A short while ago the hard-line Brexiteers of the European Research Group were expected to finally reveal their detailed plan. The group of some 80 Tory MPs, led by the ubiquitous Jacob Rees-Mogg, was going to publish “a Brexit plan to rival Theresa May’s”.
Some in the Prime Minister’s camp feared that it would be “the final nail in the coffin” for her Chequers proposal. But in the event, the ERG’s plan B never materialised. The group’s fractious MPs were unable to agree on a united vision. Insiders revealed that the blueprint had been shelved over concerns about its “accuracy and eccentricity”: it included some off-the-wall ideas, such as a plan to build a Star Wars-style missile shield to protect Britain from nuclear attack, and an expeditionary force to defend the Falklands. “The truth is that we reconsidered,” said Rees-Mogg.
So instead, the ERG pushed ahead with a series of smaller announcements. First, they confidently asserted that a no-deal Brexit would leave Britain better off. According to a report by the pro-Brexit group Economists for Free Trade, far from unleashing doom, a no-deal would result “in a £1.1 trillion boost to the economy over 15 years” (how, exactly? Ed. They have no idea). Rees-Mogg endorsed the report heartily, which was surprising. “To have any idea where the economy will be in 15 years is erroneous,” he harrumphed when the Treasury forecast in January that a no deal would cut growth by 8% in 15 years. The ERG later released its own plans for solving the sticky Irish border question. The Irish government called the plan “dreamland stuff”.
Rees-Mogg and friends have had ample time to research their proposals. Yet with only a few months to spare, they have come up with a prospectus that is embarrassing.

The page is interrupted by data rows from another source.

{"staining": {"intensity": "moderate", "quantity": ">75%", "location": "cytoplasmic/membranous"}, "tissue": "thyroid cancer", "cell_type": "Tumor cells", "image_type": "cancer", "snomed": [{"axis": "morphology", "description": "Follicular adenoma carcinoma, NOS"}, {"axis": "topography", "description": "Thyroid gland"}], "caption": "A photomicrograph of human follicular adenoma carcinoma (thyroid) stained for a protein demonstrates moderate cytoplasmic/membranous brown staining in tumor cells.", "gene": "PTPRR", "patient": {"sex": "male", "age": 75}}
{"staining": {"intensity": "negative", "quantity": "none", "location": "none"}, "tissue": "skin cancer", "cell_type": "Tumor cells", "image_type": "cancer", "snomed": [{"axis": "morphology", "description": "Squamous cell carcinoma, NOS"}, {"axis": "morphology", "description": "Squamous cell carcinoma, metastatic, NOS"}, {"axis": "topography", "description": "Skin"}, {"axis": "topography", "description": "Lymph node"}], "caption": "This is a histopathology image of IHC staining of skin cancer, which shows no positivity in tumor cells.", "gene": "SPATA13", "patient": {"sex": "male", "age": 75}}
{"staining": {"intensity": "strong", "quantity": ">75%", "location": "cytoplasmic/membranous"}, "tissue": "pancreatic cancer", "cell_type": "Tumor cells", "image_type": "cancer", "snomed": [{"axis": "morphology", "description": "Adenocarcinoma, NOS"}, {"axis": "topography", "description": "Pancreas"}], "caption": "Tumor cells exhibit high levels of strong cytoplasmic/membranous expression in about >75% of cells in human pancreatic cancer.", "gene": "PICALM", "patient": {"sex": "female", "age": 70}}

Their plans are studded with basic mistakes: they don’t seem to grasp, for instance, that the EU simply cannot give the UK access to the single market on the basis of a vague promise that our product standards will be equivalent.
It’s clear now that the ERG does “not deserve to be taken seriously”. Hopefully the whiplash from the recent car crash will jolt most of them to their senses “after a summer spent huffing and puffing and threatening to blow Chequers down”. The rebels have had their chance and they’ve fluffed it. Now they can only save face by abandoning their fantasies and accepting that a Chequers-style deal is inevitable. (from The Guardian, The Spectator, The Times & Daily Telegraph).
How do these closns get elected? They help blow up the United Kingdom in a xenophobic fit, but haven’t the intellect to study the problem and come up with grown-up ideas. It makes a farce of democracy. Where did all the grown-ups go? (Hint: not to the United States).